La CGT en a rêvé, LDLC l'a fait. Concrètement, le passage de cinq à quatre jours de travail hebdomadaire augmente la durée de la journée de 7 à 8 heures. Soit 32 heures par semaine - une vieille revendication du syndicat de Montreuil et de la gauche française. Mais qu'on ne s'y trompe pas, le patron de la société lyonnaise ne compte pas porter le sujet politiquement. Il est même très critique sur la réduction du temps de travail de 1999. "Les 35 heures ont été une bêtise, estime-t-il. La vraie différence, c'est que notre réduction du temps de travail, je l'ai choisie."

L'idée a germé pendant le premier confinement de mars 2020. C'est en lisant des articles racontant l'expérience de Microsoft au Japon, qui a testé la semaine de quatre jours, qu'il a été convaincu. "En offrant le vendredi à ses salariés, Microsoft s'est aperçu que la productivité avait bondi de 40%, détaille-t-il. Ça m'a vraiment interpellé." Dans son coin, Laurent de la Clergerie élabore alors pendant des mois un plan avant de le dévoiler en juin 2020, à la surprise de tous dans l'entreprise.

(Entrées du jeu de données)
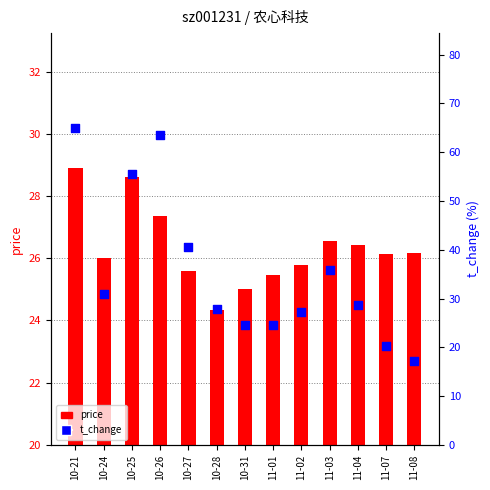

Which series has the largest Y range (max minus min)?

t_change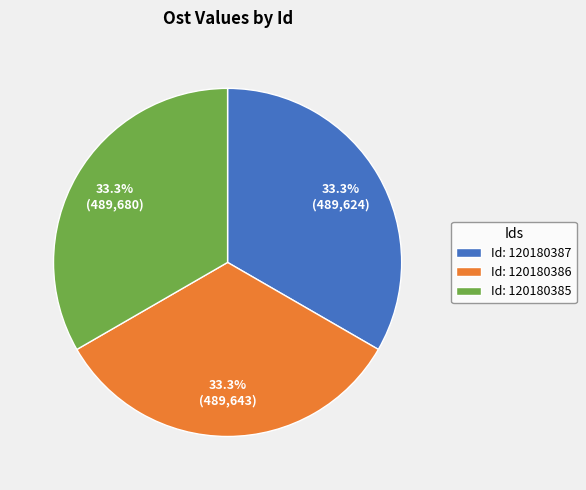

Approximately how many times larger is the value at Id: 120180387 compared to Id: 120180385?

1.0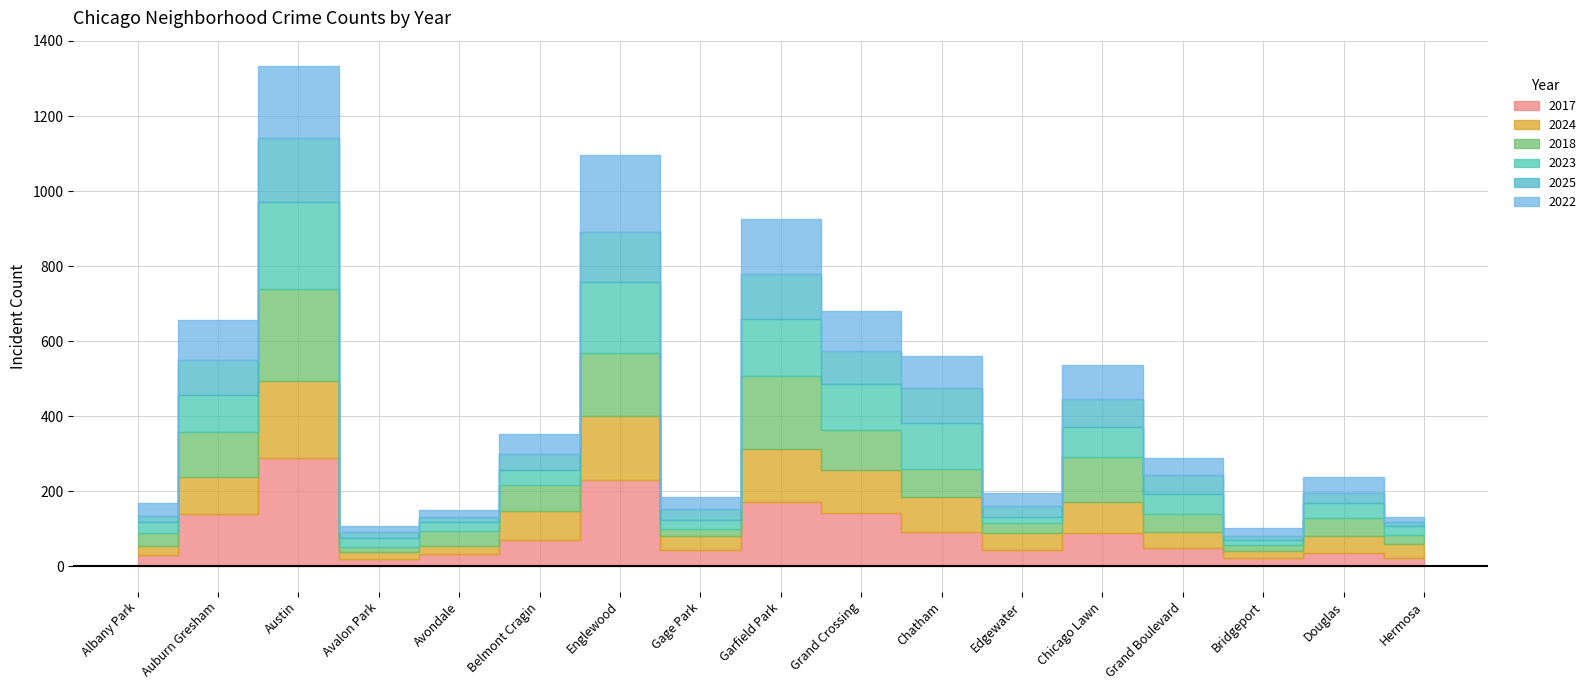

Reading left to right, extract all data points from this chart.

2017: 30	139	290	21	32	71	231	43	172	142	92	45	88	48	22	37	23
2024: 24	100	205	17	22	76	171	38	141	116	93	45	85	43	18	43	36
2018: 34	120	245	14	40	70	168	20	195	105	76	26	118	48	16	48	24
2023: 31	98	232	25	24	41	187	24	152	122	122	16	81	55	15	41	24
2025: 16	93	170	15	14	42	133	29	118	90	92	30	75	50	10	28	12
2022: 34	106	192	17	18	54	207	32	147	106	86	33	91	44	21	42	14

**CONSIGNE 1**
D'après l'extrait, à quel moment l'idée de la semaine de quatre jours a-t-elle germé ?
**CONSIGNE 2**
Relevez toutes les dates, années seules ou mois accompagnés d'une année, mentionnées dans l'extrait.
**CONSIGNE 3**
Modifiez l'extrait en reprenant le passage qui commence aux mots « L'idée a germé » et s'arrête après « tous dans l'entreprise. », avec « des mois » remplacé par « des semaines ».

**RÉPONSE RÉDIGÉE 1**
Pendant le premier confinement de mars 2020.

**RÉPONSE RÉDIGÉE 2**
1999, mars 2020, juin 2020

**RÉPONSE RÉDIGÉE 3**
L'idée a germé pendant le premier confinement de mars 2020. C'est en lisant des articles racontant l'expérience de Microsoft au Japon, qui a testé la semaine de quatre jours, qu'il a été convaincu. "En offrant le vendredi à ses salariés, Microsoft s'est aperçu que la productivité avait bondi de 40%, détaille-t-il. Ça m'a vraiment interpellé." Dans son coin, Laurent de la Clergerie élabore alors pendant des semaines un plan avant de le dévoiler en juin 2020, à la surprise de tous dans l'entreprise.